Human Centric Change

All change is human. It is imperative to keep elements that are human at the centre of it all. The debt metaphor brings alive the importance of keeping the human element at the front and centre of all change.  To go through the motions of change is normal. Lasting change requires us to be aware of ‘debt’ and to service it well. Here are two elements that we see better of clients do or harness well.  

1. Importance of conversation

Organisations that have had a consistent ride for a long period of time do not shy away from conversations. Especially so, if it is an uncomfortable and hard one. They realise it is hard work and some of it can be plain boring and make strident demands on time. Not to mention the ask in terms of patience. Yet, it is precisely these conversations that they indulge in. 

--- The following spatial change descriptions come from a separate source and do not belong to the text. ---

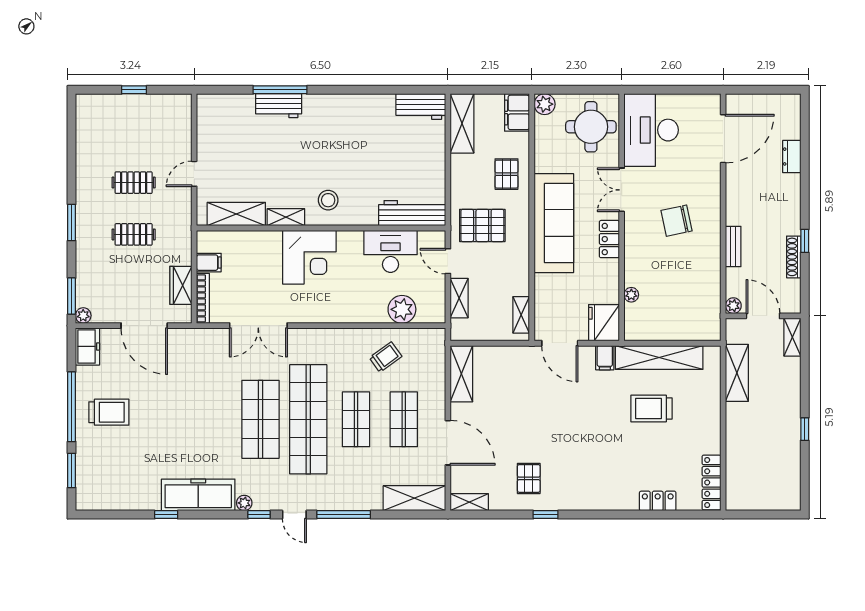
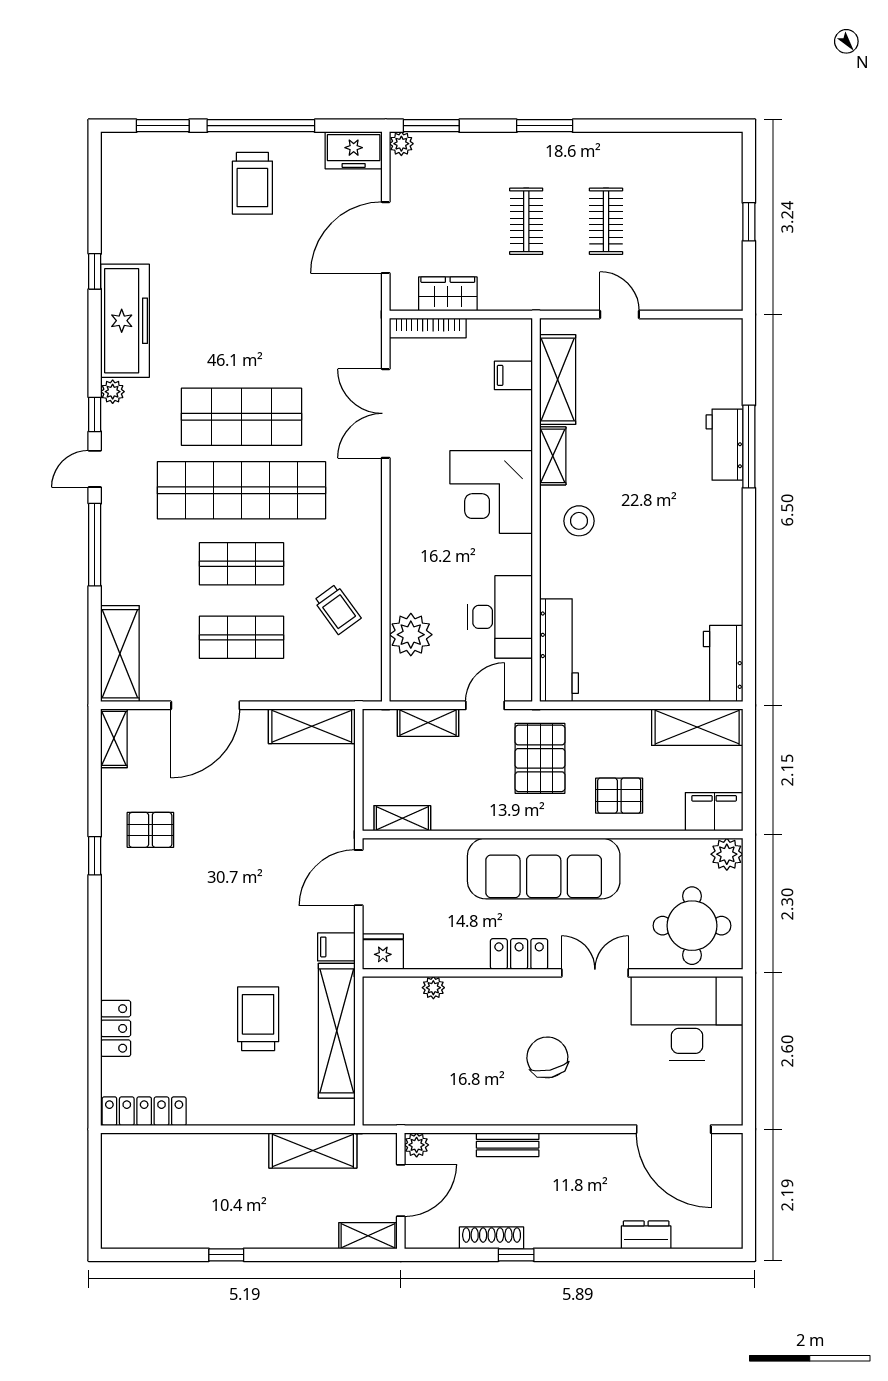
filing cabinet: (209, 263) -> (513, 375), moved, turned 90
fridge: (604, 323) -> (383, 952), width x0.73, depth x0.75

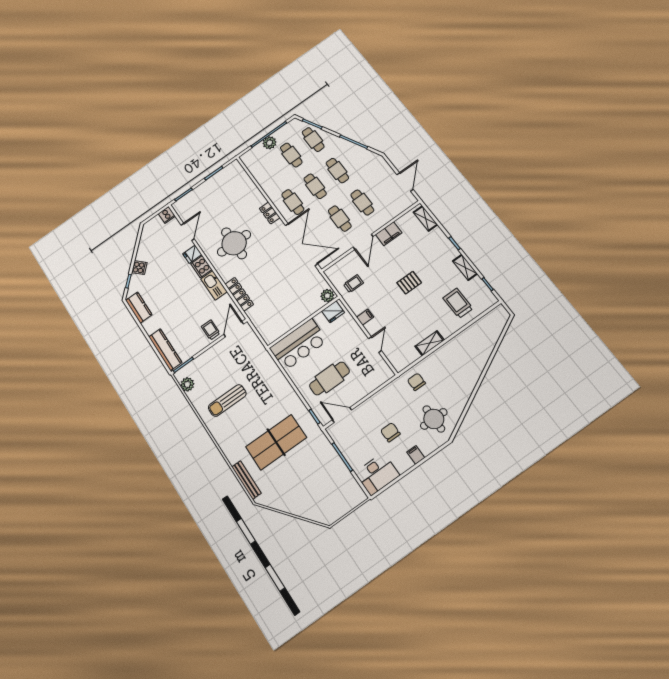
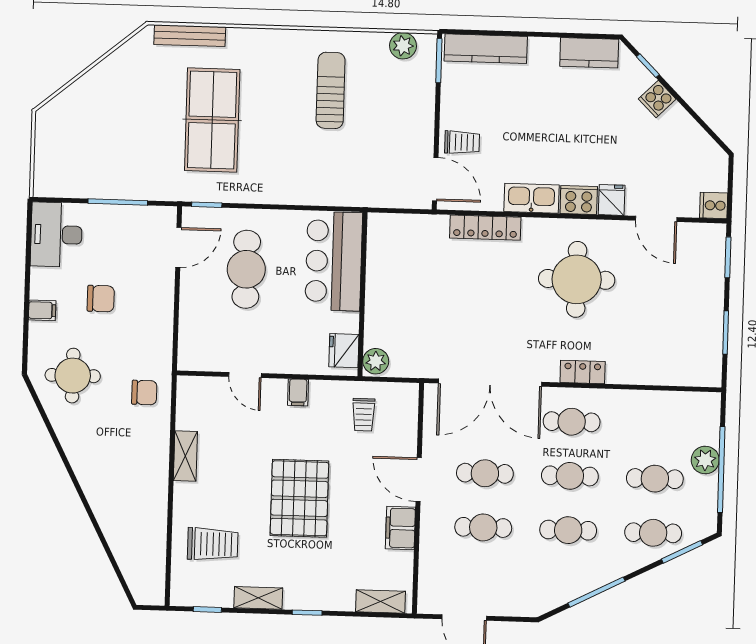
pallet: (409, 283) -> (299, 498), width x2.05, depth x2.00

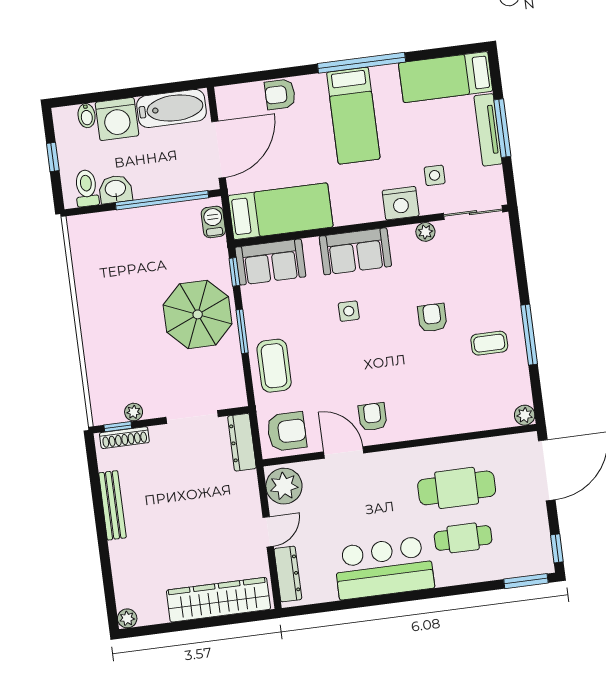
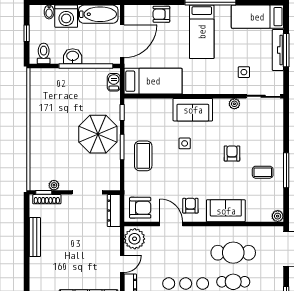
washbasin: (115, 189) -> (73, 56), moved
nightstand: (401, 203) -> (222, 85), removed
sofa: (270, 262) -> (226, 211), moved, turned 180
coffee table: (274, 366) -> (143, 156), moved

Such conversations help get the imagination going and bring alive possibilities. They surface discordant notes and sidestep blind conformity in the name of ‘alignment’.  Holding the space for such conversations makes a huge difference.

2. The unidimensional efficiency trap

Ruthless efficiency in delivering for one or a few dimensions pushes organisations into a debt trap. Debts that seem like assets. After all who would argue against generating more profits or staying busy and meeting clients. 

But in staying unidimensional, and focused on ruthless efficiency in its attainment has organisations borrow heavily from an emerging future. There are organisations who make conscious choices keeping the future in mind by holding the space for conversation, disagreement and debate. A degree of autonomy and multifaceted conversations make a difference.

Staying consumed by the ‘busyness’ of the present is a comforting way of escaping from hard conversations about where present-day choices can lead to. 

Leaders with curiosity, courage and humility thrive in helping organisations stay out of trouble. That’s a different conversation for another time.  For now, we leave you with the three debts to ponder over how indebted are you. Whoever you have borrowed from, there will be a time to repay!